In both cases, the decision to let the water out of the lake came after its
level jumped above 14 1/2 feet. Water management officials try to keep
levels lower during the rainy season, Estock said.

The release's intensity reached a peak a week ago, when nearly 3,500 cubic
feet per second of water rushed into the Caloosahatchee through the Moore
Haven lock, where the river meets Lake Okeechobee.

However, the lake's level has increased slightly due to rainfall.

Lake water quality

The amount of fresh water directed down the Caloosahatchee is a problem,
environmentalists and the state agree, and most people also agree it's a
combination of lake releases, farm and urban runoff.

What worries people like David Guest, an attorney for the environmental law
firm Earth Justice, is what's in the water.

Lake Okeechobee is more than just a place to fish. It's also where
agricultural interests around the lake pump excess water to keep farm fields
dry.
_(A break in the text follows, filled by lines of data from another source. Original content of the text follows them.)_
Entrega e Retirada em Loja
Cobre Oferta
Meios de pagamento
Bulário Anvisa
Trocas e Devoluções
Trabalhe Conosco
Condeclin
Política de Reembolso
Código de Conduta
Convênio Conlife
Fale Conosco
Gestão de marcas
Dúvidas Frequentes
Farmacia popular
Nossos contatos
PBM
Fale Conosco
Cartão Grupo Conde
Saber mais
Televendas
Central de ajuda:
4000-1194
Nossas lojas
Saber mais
What comes with the water is loads of nitrogen and, to a lesser degree,
phosphorus, according to the water district's own reports.

Together, they're food for a host of organisms that, though generally
harmless, can choke waterways when they can grow out of control.

Guest said the water backpumped from farms is bad for creatures in the
Caloosahatchee and could just as well be bad for the Gulf.

"When you have algae or maybe the black tide and when that arrives and finds
nutrient-rich water, is it a surprise that it grows out of control?" he
asked.

Porter, whose team recently identified a new disease decimating elkhorn
coral in waters up and down the Keys, said the black water is a mystery and
that research and monitoring needs to go on.

"I'm deeply concerned by that event," he said, "as much because I don't know
what it means as I know what it did. I don't think anyone knew how important
this was because it had never happened before."